Hartfrid Wolff am 4.12.2019 in Grunbach. Foto: Kiessling

Das Konzept der Smart City oder der digitalen Stadt ist wünschenswert und bringt den Bürgerinnen und Bürgern sowie der Wirtschaft viele Vorteile. In Baden-Württemberg ist allerdings noch ein weiter Weg zurückzulegen, bis sich dieses Konzept flächendeckend durchsetzt, weil es noch an digitaler Infrastruktur und an Handlungskonzepten mangelt.

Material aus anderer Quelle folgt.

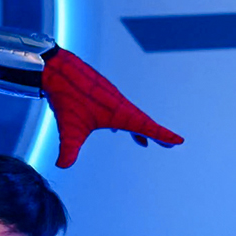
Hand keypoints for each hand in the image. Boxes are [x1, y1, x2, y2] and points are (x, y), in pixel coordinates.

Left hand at [42, 49, 182, 167]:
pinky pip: (118, 109)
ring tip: (143, 142)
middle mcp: (119, 103)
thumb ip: (68, 150)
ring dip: (138, 128)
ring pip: (129, 115)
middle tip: (169, 145)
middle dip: (155, 134)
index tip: (178, 141)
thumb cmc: (66, 97)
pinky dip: (122, 120)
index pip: (145, 126)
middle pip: (142, 121)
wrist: (57, 69)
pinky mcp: (101, 93)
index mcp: (119, 112)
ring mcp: (110, 97)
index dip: (162, 135)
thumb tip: (62, 166)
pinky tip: (114, 128)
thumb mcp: (68, 128)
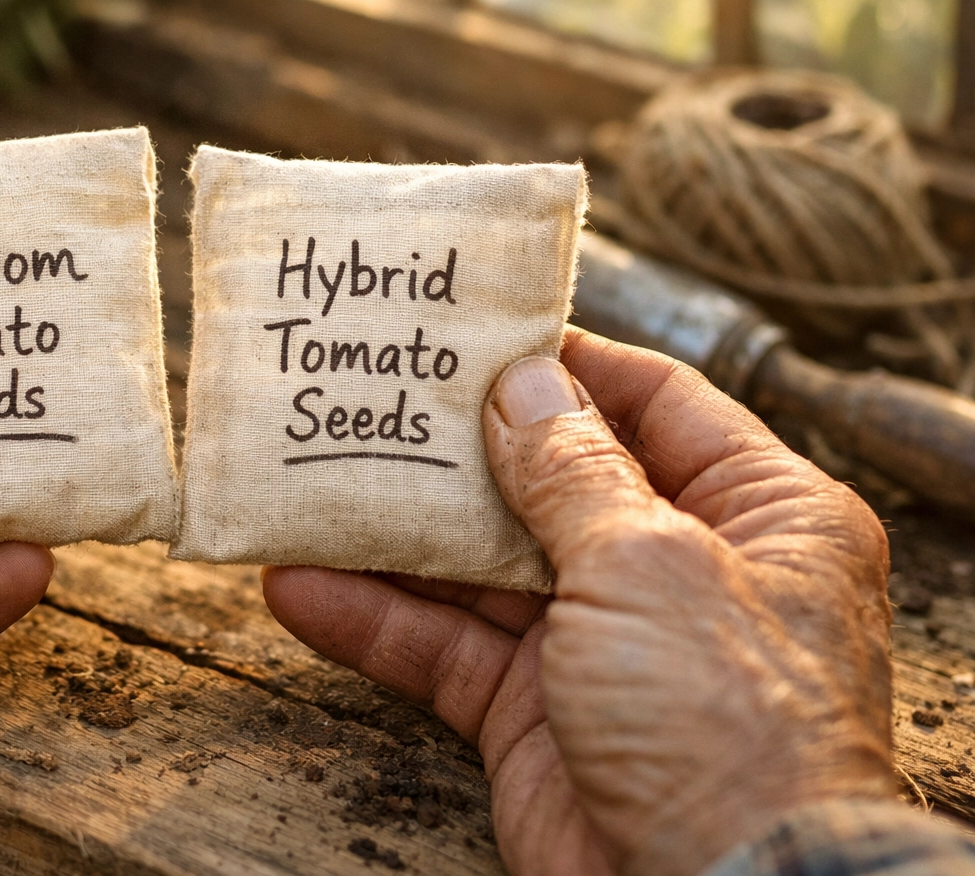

Dies wurde bei einer Veranstaltung der FDP-Ortsverbände Remshalden und Schorndorf im liberalen Grunbacher Traditionslokal „Hirsch“ am 4.12.2019 deutlich, bei der FDP-Regionalrat Hartfrid Wolff die Smart City-Initiative seines Arbeitgebers KPMG vorstellte. Wolff ist der Koordinator dieser Initiative.

Unter einer Smart City verstehen Experten eine Stadt, die digitale Technologien für Verwaltung, Wirtschaft, Stadtplanung, bürgerschaftliches Engagement, Gesundheitsversorgung, Sicherheit, Energie, Bildung und Verkehr systematisch nutzbar macht. „Es geht um ganzheitliche Entwicklungskonzepte, die Städte effizienter, fortschrittlicher, nachhaltiger und sozialer machen“, erläuterte Wolff. „Ein Gelingen der Energiewende ist zum Beispiel ohne Digitalisierung gar nicht denkbar und möglich.“

„Städte und Gemeinden in Baden-Württemberg sollten sich eine digitale Agenda geben, um den Anschluss nicht zu verlieren“, so Wolff. Es gehe um die Themen digitale Infrastruktur wie WLAN-Zugang und 5G, digitale Prozesse in der Verwaltung beispielsweise beim Großprojektmanagement, digitale Vernetzung zum Beispiel beim Energiemanagement und Künstliche Intelligenz.

„Als Liberale müssen wir immer sicherstellen, das Prozesse im Sinne der Bürgerinnen und Bürger sowie der Wirtschaft einfacher und effizienter werden, gleichzeitig aber rechtsstaatliche Standards eingehalten werden“, betonte Wolff.